Mental Health Versus Career Advancement – Which Comes First?

Did you know?——-Unfair treatment at work is a major root cause of burnout in remote employees. According to Gallup, when an employee perceives bias, favouritism, or unfair treatment by a manager or coworker, they are 2.3 times more likely to experience burnout than an employee who perceives that they are being treated fairly (Wigert & Agrawal, 2018). Remote organizations must go above and beyond to ensure that they create safe working environments for their employees across all digital platforms and interactions.

So, how do we take healthy environments seriously?

Here are my 4 top tips:


We can always develop skills, we cannot develop character. Hiring nice people who can and have demonstrated emotional intelligence skills like compassion, care, and consideration for other people is something to assess early on in the interview process. Doing so ensures we’re adding to company culture, rather than taking from it. 


Have clear up-to-date policies that are easily accessible to every employee. These policies should include procedures and processes of how your organization manages and deals with issues, and what support and confidentiality are provided to employees that are going through this experience. Every incident that is reported needs to be followed through thoroughly. A survey by Employment and Social Development Canada (ESDC) on workplace harassment, found that 75% of survey respondents had experienced harassment in the workplace, but 41% stated that no attempt was made to resolve the issue (ESDC, 2017). It needs to be extremely clear who employees can contact and reach out to should they experience or witness a situation like this. Creating a trusting environment is essential for team members to feel like they can come forward with these issues, and in growing remote team environments, it can be challenging for individuals to even understand who they can turn to.

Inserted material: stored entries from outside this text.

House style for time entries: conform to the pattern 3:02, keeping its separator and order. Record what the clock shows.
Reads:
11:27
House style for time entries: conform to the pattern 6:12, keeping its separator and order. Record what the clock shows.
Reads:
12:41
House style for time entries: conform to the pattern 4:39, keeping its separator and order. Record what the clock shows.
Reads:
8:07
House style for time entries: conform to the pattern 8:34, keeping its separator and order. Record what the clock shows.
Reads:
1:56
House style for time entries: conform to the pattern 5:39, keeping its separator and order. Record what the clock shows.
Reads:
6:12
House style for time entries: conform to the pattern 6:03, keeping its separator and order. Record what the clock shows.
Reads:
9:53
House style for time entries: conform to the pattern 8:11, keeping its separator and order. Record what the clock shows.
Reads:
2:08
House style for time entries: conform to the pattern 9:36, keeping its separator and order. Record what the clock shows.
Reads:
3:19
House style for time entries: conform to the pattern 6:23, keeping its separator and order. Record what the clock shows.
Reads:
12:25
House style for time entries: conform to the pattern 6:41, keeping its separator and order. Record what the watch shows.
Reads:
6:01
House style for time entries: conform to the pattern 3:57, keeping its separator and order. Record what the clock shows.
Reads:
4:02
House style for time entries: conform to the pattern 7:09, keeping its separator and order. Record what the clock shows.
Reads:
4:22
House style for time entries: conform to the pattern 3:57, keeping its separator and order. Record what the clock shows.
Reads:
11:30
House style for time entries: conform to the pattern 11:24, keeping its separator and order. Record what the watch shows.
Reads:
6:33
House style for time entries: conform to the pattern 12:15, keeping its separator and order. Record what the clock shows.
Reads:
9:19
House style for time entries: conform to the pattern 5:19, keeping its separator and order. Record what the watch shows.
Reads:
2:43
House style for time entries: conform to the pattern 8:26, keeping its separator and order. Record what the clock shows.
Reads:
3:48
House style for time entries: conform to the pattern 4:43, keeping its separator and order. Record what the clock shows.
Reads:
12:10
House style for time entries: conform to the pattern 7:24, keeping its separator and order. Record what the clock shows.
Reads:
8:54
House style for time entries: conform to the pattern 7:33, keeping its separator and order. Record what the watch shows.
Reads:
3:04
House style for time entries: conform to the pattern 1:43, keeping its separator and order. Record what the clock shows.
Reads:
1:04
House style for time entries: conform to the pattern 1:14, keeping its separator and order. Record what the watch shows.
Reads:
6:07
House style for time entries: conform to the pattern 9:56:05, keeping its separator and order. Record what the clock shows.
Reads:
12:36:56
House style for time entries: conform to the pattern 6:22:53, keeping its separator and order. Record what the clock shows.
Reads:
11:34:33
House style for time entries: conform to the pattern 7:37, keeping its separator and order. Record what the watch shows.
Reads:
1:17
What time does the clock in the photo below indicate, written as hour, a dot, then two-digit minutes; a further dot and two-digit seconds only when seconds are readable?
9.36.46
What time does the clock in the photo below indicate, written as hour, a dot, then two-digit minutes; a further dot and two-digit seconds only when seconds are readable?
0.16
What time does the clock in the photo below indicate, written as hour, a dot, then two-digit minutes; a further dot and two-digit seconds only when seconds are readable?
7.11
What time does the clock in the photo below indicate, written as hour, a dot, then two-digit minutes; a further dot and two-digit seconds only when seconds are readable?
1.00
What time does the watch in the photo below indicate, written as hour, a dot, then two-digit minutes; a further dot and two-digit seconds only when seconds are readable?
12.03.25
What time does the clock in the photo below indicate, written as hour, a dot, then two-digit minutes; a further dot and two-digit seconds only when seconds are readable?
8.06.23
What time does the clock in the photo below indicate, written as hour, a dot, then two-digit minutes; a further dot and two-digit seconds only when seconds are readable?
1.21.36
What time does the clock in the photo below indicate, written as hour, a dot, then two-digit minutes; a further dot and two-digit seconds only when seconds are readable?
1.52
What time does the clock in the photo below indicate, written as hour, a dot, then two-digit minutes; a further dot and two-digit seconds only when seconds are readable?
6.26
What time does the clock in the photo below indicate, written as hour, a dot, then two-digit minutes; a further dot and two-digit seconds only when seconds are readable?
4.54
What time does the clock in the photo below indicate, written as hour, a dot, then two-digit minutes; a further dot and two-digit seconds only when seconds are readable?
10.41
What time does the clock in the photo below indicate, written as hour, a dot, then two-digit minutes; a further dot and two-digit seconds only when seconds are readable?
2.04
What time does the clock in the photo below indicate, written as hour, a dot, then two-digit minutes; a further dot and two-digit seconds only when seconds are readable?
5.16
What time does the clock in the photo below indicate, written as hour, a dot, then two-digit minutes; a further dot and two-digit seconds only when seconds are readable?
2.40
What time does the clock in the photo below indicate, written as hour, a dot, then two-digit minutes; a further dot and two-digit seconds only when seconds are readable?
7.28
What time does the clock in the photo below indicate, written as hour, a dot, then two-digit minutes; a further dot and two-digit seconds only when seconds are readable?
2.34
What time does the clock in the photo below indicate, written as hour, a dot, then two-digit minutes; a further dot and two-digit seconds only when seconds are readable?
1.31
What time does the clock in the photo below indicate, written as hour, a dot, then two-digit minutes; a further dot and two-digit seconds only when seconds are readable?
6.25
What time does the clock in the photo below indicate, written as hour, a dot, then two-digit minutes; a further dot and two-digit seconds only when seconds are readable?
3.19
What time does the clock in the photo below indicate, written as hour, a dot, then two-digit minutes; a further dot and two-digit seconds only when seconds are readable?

Educate leaders on what unfair treatment looks like in the workplace so they can better identify other leaders that aren’t following fair procedures and behaviours. It’s not about turning leaders against each other – in fact, it’s the opposite. It’s bringing leaders together to create accountability in how they show up in their teams and creating a shared mindset around the influence they have as leaders. This is about upholding a certain standard of fairness, equality, and workplace safety, and if any leader witnesses behaviour outside of those organizational standards, they know exactly what support is available to them and what their next step should be. Training leaders on emotional intelligence skills like self-awareness, empathy, and clear communication, as well as coaching, will support leaders themselves from feeling overwhelmed and stressed, thus making them more present leaders.


According to a survey carried out by YouGov on behalf of the Trade Unions Congress (TUC), most bullying is carried out by superiors – 72% of people have been bullied by their manager (TUC, 2015). So, it’s not enough for organizations to just train managers on anti-bullying policies because, in some cases, they could be the ones carrying out the harassment. Consider how an employee that’s being bullied by their leader remotely might feel? Isolated? Alone? Helpless? This is why organizations need to ensure that while every employee is under the direct supervision of a particular manager, they also have the opportunity to provide feedback and connect with managers other than their direct leader. This can create a space for leaders at all levels to ensure extra responsibility and accountability from their peers in fair management treatment.